Creating custom software for your organization has the capability to open many doors. With the right strategy, you can serve your customers in ways you never could before. Compounded with modern development techniques to quickly create software, the results are exciting. Be careful not to let the excitement get the best of you. It’s not uncommon for organizations to take value for granted in custom software.
Before long, anything and everything is put into custom software. For whatever reason, people assume automation and software are always the right thing to do. Many of these projects are marginally valuable at best.
But, projects of marginal value have no place in the world of custom software. Custom software comes with a host of expenses in the short, mid and long term. It’s not at all like purchasing software, though there are similarities. Unfortunately, the similarities lead people to invest in custom software with the same mindset of traditional, one size fits all software.

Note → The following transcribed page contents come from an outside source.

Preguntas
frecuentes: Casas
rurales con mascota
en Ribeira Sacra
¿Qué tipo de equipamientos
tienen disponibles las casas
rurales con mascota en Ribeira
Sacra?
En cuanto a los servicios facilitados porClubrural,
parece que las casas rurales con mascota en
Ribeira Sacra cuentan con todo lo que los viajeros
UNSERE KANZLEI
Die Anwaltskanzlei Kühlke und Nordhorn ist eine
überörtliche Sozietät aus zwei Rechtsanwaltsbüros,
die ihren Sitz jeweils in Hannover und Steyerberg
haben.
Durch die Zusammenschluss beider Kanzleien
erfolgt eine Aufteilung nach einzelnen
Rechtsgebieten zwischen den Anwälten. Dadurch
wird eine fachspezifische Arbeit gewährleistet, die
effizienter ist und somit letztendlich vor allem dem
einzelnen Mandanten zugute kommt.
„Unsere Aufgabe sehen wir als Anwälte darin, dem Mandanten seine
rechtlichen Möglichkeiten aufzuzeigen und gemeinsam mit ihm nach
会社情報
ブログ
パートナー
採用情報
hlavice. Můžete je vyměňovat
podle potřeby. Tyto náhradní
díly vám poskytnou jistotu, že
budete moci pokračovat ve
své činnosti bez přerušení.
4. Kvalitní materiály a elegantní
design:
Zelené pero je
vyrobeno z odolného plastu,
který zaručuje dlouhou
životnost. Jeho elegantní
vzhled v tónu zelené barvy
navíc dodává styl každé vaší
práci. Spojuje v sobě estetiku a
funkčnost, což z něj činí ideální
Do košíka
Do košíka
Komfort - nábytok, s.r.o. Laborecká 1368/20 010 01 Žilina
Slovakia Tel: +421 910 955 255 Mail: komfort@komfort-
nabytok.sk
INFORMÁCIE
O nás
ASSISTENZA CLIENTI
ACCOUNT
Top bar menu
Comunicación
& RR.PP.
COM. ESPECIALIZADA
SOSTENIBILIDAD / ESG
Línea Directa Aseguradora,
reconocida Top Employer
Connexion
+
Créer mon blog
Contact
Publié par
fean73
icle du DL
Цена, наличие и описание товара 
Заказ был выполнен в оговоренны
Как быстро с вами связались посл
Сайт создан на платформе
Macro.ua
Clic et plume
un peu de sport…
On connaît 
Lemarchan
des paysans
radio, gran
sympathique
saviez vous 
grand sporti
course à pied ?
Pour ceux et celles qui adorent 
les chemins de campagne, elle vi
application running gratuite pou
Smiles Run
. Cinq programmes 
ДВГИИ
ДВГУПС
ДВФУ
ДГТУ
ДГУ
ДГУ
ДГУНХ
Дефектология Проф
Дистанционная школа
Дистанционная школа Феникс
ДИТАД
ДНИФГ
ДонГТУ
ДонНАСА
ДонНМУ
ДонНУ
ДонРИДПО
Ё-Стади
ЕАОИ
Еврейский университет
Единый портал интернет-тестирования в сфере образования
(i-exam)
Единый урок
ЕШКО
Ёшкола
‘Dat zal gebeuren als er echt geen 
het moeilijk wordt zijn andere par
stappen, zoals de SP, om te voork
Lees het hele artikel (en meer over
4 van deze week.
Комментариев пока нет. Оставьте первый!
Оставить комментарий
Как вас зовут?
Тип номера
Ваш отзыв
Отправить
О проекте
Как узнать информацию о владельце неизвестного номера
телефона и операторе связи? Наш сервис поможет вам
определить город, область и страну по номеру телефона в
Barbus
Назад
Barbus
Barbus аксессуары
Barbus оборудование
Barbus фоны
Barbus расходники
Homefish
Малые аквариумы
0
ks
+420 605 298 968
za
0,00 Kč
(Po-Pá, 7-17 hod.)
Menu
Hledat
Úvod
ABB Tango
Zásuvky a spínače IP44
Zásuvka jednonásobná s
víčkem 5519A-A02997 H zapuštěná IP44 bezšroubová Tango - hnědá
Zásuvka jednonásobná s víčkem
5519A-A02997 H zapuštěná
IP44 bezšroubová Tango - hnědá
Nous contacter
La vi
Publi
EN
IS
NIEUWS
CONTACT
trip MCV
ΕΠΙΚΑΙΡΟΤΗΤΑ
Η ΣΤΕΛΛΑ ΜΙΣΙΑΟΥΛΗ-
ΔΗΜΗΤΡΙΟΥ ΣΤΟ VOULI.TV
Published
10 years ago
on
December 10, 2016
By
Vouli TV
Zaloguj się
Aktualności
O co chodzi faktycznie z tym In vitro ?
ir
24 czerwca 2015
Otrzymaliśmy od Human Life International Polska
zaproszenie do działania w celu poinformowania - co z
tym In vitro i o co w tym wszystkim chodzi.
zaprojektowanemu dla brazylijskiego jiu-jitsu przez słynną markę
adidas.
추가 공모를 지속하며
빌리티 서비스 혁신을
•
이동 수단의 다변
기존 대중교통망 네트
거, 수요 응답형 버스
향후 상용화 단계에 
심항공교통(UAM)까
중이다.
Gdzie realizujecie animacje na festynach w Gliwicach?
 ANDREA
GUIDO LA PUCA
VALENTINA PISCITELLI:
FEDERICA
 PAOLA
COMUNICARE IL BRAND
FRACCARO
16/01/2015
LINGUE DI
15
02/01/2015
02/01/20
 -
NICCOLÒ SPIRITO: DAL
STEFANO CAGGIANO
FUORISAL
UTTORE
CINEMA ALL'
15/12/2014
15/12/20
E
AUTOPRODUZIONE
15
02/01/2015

There are always costs you’ll be unaware of with custom software. Marginally valuable projects quickly burn through the little value possible. Especially in the mid to long term. Not to mention, creating custom software is often a learning process. Trying to plan every little detail is a waste of time, and not even possible. You have to have some margin to work with.
If you want to be wildly successful, you’ll tackle your highest value projects first. Doing this requires rules of thumb to quickly eliminate troublesome investments. If a custom software project isn’t worth several factors more than what it may cost, it’s not worth it. Taking it on is setting yourself up for failure. Use this to help prioritize what you invest in. Certainly, your list of really high value projects isn’t lacking, so why bother with marginally valuable projects?
What are you doing to identify and eradicate marginally valuable projects?